→ BRIEF
Would you set down the complete data below, exactly as shown?

RECORDS TO PROCESS section start

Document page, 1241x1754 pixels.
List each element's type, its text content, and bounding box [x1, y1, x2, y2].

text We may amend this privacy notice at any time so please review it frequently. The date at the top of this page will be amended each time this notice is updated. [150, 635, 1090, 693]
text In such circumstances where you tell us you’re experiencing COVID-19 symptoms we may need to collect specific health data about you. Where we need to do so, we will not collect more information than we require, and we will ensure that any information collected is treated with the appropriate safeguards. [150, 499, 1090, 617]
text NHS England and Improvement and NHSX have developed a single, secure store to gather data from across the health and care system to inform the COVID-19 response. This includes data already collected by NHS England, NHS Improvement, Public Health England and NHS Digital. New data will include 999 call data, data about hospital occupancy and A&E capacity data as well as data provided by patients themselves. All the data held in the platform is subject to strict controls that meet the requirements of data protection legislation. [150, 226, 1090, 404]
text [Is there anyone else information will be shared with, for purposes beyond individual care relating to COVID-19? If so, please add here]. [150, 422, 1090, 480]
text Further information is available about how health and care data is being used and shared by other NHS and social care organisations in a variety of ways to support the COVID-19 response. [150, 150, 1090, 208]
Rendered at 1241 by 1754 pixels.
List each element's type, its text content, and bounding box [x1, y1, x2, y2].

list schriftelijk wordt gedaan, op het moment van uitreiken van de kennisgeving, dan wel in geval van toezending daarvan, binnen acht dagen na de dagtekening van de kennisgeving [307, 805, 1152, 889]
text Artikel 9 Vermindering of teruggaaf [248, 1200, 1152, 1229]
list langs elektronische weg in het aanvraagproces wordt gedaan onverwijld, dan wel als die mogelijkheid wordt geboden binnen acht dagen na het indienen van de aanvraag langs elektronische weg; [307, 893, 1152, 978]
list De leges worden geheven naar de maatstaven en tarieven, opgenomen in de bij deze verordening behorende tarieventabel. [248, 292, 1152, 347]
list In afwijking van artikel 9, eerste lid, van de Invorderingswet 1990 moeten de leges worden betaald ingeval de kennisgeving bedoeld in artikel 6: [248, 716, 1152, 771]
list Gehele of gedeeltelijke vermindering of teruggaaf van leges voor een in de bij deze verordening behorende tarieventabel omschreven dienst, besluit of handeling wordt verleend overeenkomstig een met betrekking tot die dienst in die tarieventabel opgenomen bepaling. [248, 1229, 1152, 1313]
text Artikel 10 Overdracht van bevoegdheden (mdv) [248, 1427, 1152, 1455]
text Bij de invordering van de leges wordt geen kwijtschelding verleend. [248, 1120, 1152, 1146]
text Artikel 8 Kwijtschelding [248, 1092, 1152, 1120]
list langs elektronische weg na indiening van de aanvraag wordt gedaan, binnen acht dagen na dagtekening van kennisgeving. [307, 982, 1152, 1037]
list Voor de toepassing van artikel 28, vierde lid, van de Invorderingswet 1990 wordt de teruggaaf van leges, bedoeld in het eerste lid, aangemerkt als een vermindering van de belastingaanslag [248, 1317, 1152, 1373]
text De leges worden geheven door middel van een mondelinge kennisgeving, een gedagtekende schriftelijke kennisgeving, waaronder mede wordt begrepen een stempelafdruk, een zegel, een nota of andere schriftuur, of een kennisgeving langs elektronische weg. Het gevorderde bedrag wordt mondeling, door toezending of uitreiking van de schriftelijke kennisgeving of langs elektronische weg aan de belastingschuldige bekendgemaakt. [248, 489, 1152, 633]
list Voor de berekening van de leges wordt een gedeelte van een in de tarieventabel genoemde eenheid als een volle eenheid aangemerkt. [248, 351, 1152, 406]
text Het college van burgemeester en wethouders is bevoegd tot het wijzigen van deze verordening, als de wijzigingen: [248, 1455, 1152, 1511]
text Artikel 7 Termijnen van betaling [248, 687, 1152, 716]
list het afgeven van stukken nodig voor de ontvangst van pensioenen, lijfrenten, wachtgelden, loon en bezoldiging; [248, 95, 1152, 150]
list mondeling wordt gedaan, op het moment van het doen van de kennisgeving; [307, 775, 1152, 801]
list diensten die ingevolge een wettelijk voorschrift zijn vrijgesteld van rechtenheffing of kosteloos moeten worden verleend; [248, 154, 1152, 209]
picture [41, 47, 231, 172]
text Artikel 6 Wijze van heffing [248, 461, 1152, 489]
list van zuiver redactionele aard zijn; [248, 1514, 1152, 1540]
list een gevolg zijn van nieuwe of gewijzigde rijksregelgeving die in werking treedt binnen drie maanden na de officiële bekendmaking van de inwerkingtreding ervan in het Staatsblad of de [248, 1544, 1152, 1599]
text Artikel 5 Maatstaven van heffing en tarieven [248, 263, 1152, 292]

RECORDS TO PROCESS section end

→ TASK RESPONSE
Document page, 1241x1754 pixels.
List each element's type, its text content, and bounding box [x1, y1, x2, y2].

text We may amend this privacy notice at any time so please review it frequently. The date at the top of this page will be amended each time this notice is updated. [150, 635, 1090, 693]
text In such circumstances where you tell us you’re experiencing COVID-19 symptoms we may need to collect specific health data about you. Where we need to do so, we will not collect more information than we require, and we will ensure that any information collected is treated with the appropriate safeguards. [150, 499, 1090, 617]
text NHS England and Improvement and NHSX have developed a single, secure store to gather data from across the health and care system to inform the COVID-19 response. This includes data already collected by NHS England, NHS Improvement, Public Health England and NHS Digital. New data will include 999 call data, data about hospital occupancy and A&E capacity data as well as data provided by patients themselves. All the data held in the platform is subject to strict controls that meet the requirements of data protection legislation. [150, 226, 1090, 404]
text [Is there anyone else information will be shared with, for purposes beyond individual care relating to COVID-19? If so, please add here]. [150, 422, 1090, 480]
text Further information is available about how health and care data is being used and shared by other NHS and social care organisations in a variety of ways to support the COVID-19 response. [150, 150, 1090, 208]
Rendered at 1241 by 1754 pixels.
List each element's type, its text content, and bounding box [x1, y1, x2, y2].

list schriftelijk wordt gedaan, op het moment van uitreiken van de kennisgeving, dan wel in geval van toezending daarvan, binnen acht dagen na de dagtekening van de kennisgeving [307, 805, 1152, 889]
text Artikel 9 Vermindering of teruggaaf [248, 1200, 1152, 1229]
list langs elektronische weg in het aanvraagproces wordt gedaan onverwijld, dan wel als die mogelijkheid wordt geboden binnen acht dagen na het indienen van de aanvraag langs elektronische weg; [307, 893, 1152, 978]
list De leges worden geheven naar de maatstaven en tarieven, opgenomen in de bij deze verordening behorende tarieventabel. [248, 292, 1152, 347]
list In afwijking van artikel 9, eerste lid, van de Invorderingswet 1990 moeten de leges worden betaald ingeval de kennisgeving bedoeld in artikel 6: [248, 716, 1152, 771]
list Gehele of gedeeltelijke vermindering of teruggaaf van leges voor een in de bij deze verordening behorende tarieventabel omschreven dienst, besluit of handeling wordt verleend overeenkomstig een met betrekking tot die dienst in die tarieventabel opgenomen bepaling. [248, 1229, 1152, 1313]
text Artikel 10 Overdracht van bevoegdheden (mdv) [248, 1427, 1152, 1455]
text Bij de invordering van de leges wordt geen kwijtschelding verleend. [248, 1120, 1152, 1146]
text Artikel 8 Kwijtschelding [248, 1092, 1152, 1120]
list langs elektronische weg na indiening van de aanvraag wordt gedaan, binnen acht dagen na dagtekening van kennisgeving. [307, 982, 1152, 1037]
list Voor de toepassing van artikel 28, vierde lid, van de Invorderingswet 1990 wordt de teruggaaf van leges, bedoeld in het eerste lid, aangemerkt als een vermindering van de belastingaanslag [248, 1317, 1152, 1373]
text De leges worden geheven door middel van een mondelinge kennisgeving, een gedagtekende schriftelijke kennisgeving, waaronder mede wordt begrepen een stempelafdruk, een zegel, een nota of andere schriftuur, of een kennisgeving langs elektronische weg. Het gevorderde bedrag wordt mondeling, door toezending of uitreiking van de schriftelijke kennisgeving of langs elektronische weg aan de belastingschuldige bekendgemaakt. [248, 489, 1152, 633]
list Voor de berekening van de leges wordt een gedeelte van een in de tarieventabel genoemde eenheid als een volle eenheid aangemerkt. [248, 351, 1152, 406]
text Het college van burgemeester en wethouders is bevoegd tot het wijzigen van deze verordening, als de wijzigingen: [248, 1455, 1152, 1511]
text Artikel 7 Termijnen van betaling [248, 687, 1152, 716]
list het afgeven van stukken nodig voor de ontvangst van pensioenen, lijfrenten, wachtgelden, loon en bezoldiging; [248, 95, 1152, 150]
list mondeling wordt gedaan, op het moment van het doen van de kennisgeving; [307, 775, 1152, 801]
list diensten die ingevolge een wettelijk voorschrift zijn vrijgesteld van rechtenheffing of kosteloos moeten worden verleend; [248, 154, 1152, 209]
picture [41, 47, 231, 172]
text Artikel 6 Wijze van heffing [248, 461, 1152, 489]
list van zuiver redactionele aard zijn; [248, 1514, 1152, 1540]
list een gevolg zijn van nieuwe of gewijzigde rijksregelgeving die in werking treedt binnen drie maanden na de officiële bekendmaking van de inwerkingtreding ervan in het Staatsblad of de [248, 1544, 1152, 1599]
text Artikel 5 Maatstaven van heffing en tarieven [248, 263, 1152, 292]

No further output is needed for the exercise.